Job item> Retype the lines below exactly as they appear, leaving out the pictures.

[Information supplied — start]

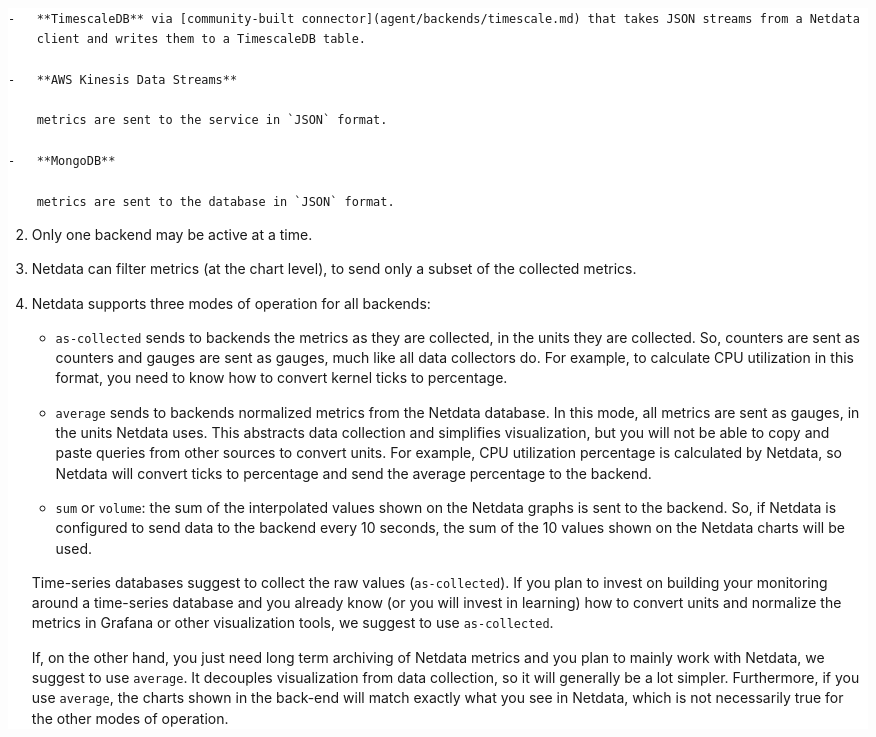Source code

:     -   **TimescaleDB** via [community-built connector](agent/backends/timescale.md) that takes JSON streams from a Netdata
        client and writes them to a TimescaleDB table.

    -   **AWS Kinesis Data Streams**

        metrics are sent to the service in `JSON` format.

    -   **MongoDB**

        metrics are sent to the database in `JSON` format.

2.  Only one backend may be active at a time.

3.  Netdata can filter metrics (at the chart level), to send only a subset of the collected metrics.

4.  Netdata supports three modes of operation for all backends:

    -   `as-collected` sends to backends the metrics as they are collected, in the units they are collected. So,
        counters are sent as counters and gauges are sent as gauges, much like all data collectors do. For example, to
        calculate CPU utilization in this format, you need to know how to convert kernel ticks to percentage.

    -   `average` sends to backends normalized metrics from the Netdata database. In this mode, all metrics are sent as
        gauges, in the units Netdata uses. This abstracts data collection and simplifies visualization, but you will not
        be able to copy and paste queries from other sources to convert units. For example, CPU utilization percentage
        is calculated by Netdata, so Netdata will convert ticks to percentage and send the average percentage to the
        backend.

    -   `sum` or `volume`: the sum of the interpolated values shown on the Netdata graphs is sent to the backend. So, if
        Netdata is configured to send data to the backend every 10 seconds, the sum of the 10 values shown on the
        Netdata charts will be used.

    Time-series databases suggest to collect the raw values (`as-collected`). If you plan to invest on building your
    monitoring around a time-series database and you already know (or you will invest in learning) how to convert units
    and normalize the metrics in Grafana or other visualization tools, we suggest to use `as-collected`.

    If, on the other hand, you just need long term archiving of Netdata metrics and you plan to mainly work with
    Netdata, we suggest to use `average`. It decouples visualization from data collection, so it will generally be a lot
    simpler. Furthermore, if you use `average`, the charts shown in the back-end will match exactly what you see in
    Netdata, which is not necessarily true for the other modes of operation.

[Information supplied — finish]

Response>
Source code

:     -   **TimescaleDB** via [community-built connector](agent/backends/timescale.md) that takes JSON streams from a Netdata
        client and writes them to a TimescaleDB table.

    -   **AWS Kinesis Data Streams**

        metrics are sent to the service in `JSON` format.

    -   **MongoDB**

        metrics are sent to the database in `JSON` format.

2.  Only one backend may be active at a time.

3.  Netdata can filter metrics (at the chart level), to send only a subset of the collected metrics.

4.  Netdata supports three modes of operation for all backends:

    -   `as-collected` sends to backends the metrics as they are collected, in the units they are collected. So,
        counters are sent as counters and gauges are sent as gauges, much like all data collectors do. For example, to
        calculate CPU utilization in this format, you need to know how to convert kernel ticks to percentage.

    -   `average` sends to backends normalized metrics from the Netdata database. In this mode, all metrics are sent as
        gauges, in the units Netdata uses. This abstracts data collection and simplifies visualization, but you will not
        be able to copy and paste queries from other sources to convert units. For example, CPU utilization percentage
        is calculated by Netdata, so Netdata will convert ticks to percentage and send the average percentage to the
        backend.

    -   `sum` or `volume`: the sum of the interpolated values shown on the Netdata graphs is sent to the backend. So, if
        Netdata is configured to send data to the backend every 10 seconds, the sum of the 10 values shown on the
        Netdata charts will be used.

    Time-series databases suggest to collect the raw values (`as-collected`). If you plan to invest on building your
    monitoring around a time-series database and you already know (or you will invest in learning) how to convert units
    and normalize the metrics in Grafana or other visualization tools, we suggest to use `as-collected`.

    If, on the other hand, you just need long term archiving of Netdata metrics and you plan to mainly work with
    Netdata, we suggest to use `average`. It decouples visualization from data collection, so it will generally be a lot
    simpler. Furthermore, if you use `average`, the charts shown in the back-end will match exactly what you see in
    Netdata, which is not necessarily true for the other modes of operation.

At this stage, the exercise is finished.